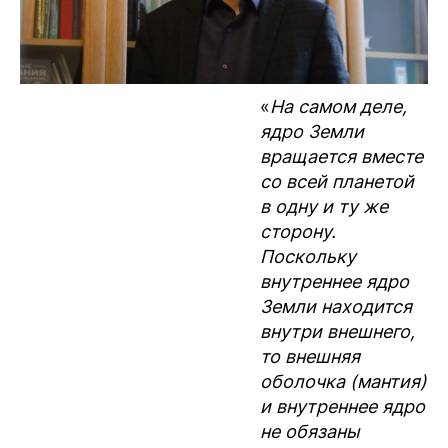
«
На самом деле,
ядро Земли
вращается вместе
со всей планетой
в одну и ту же
сторону.
Поскольку
внутреннее ядро
Земли находится
внутри внешнего,
то внешняя
оболочка (мантия)
и внутреннее ядро
не обязаны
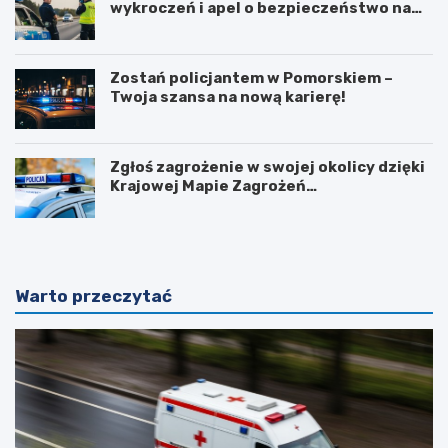
wykroczeń i apel o bezpieczeństwo na
drogach
Zostań policjantem w Pomorskiem –
Twoja szansa na nową karierę!
Zgłoś zagrożenie w swojej okolicy dzięki
Krajowej Mapie Zagrożeń
Bezpieczeństwa
Warto przeczytać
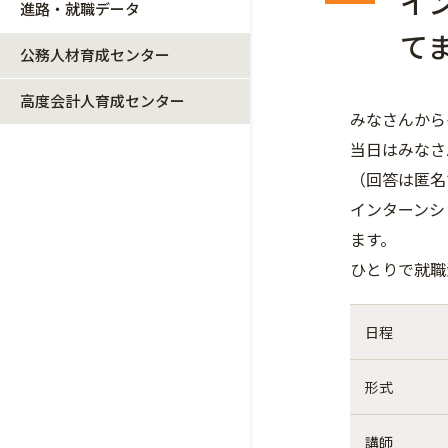
イ
進路・就職データ
て
公務人材育成センター
高度会計人育成センター
みなさんから
当日はみなさ
（回答は匿名
インターンシ
ます。
ひとりで就職
日程
形式
講師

* * *

**What is being asked**
The output should be the lines from the one with "Twoja szansa na nową karierę!" through the end of the material above, both ends included, printed exactly and nothing else. Drop the pictures.

**Task response**
Twoja szansa na nową karierę!
Zgłoś zagrożenie w swojej okolicy dzięki
Krajowej Mapie Zagrożeń
Bezpieczeństwa
Warto przeczytać
イ
進路・就職データ
て
公務人材育成センター
高度会計人育成センター
みなさんから
当日はみなさ
（回答は匿名
インターンシ
ます。
ひとりで就職
日程
形式
講師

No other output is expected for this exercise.